Copy out every line of the listing in which "page" appears.

◆ Dataset records ◆
● ● ● ● ● ● ●

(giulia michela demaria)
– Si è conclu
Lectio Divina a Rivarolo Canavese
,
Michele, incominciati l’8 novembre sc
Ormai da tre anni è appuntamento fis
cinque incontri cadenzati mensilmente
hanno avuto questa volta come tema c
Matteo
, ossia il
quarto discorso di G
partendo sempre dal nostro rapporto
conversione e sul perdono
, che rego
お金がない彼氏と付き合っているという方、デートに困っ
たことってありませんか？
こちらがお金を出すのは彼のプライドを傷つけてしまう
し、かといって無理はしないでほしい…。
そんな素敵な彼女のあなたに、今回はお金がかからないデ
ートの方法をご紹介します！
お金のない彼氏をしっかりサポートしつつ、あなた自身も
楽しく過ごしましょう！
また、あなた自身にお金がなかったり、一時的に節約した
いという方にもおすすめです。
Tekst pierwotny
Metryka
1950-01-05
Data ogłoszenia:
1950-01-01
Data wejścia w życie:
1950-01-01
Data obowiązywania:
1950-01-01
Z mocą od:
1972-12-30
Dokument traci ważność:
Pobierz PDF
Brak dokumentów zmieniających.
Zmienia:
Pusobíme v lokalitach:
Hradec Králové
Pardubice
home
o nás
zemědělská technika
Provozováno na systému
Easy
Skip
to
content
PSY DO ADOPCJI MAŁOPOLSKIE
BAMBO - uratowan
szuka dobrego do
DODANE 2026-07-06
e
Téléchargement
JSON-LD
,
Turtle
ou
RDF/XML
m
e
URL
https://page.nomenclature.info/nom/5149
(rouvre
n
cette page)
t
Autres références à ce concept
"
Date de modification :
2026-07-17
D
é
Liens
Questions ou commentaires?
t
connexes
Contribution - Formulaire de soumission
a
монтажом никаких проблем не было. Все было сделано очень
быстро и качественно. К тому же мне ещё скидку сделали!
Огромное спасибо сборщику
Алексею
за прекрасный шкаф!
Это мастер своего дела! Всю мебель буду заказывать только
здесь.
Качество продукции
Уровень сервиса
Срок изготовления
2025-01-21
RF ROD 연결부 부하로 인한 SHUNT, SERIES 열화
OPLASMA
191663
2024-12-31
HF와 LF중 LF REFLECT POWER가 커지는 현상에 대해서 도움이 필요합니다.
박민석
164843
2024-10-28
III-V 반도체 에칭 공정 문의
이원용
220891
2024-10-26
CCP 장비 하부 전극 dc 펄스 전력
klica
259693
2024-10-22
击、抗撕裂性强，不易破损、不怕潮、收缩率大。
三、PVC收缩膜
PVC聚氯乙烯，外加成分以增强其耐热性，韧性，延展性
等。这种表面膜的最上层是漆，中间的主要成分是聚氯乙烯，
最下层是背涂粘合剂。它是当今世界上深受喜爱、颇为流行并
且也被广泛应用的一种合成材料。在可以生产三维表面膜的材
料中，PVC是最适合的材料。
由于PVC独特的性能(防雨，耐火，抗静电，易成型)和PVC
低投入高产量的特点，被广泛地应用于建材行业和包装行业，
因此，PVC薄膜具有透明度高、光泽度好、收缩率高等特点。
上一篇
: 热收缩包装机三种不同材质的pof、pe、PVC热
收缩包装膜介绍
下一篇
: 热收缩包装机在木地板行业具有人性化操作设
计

● ● ● ● ● ● ●

◆ Exercise result ◆
https://page.nomenclature.info/nom/5149
cette page)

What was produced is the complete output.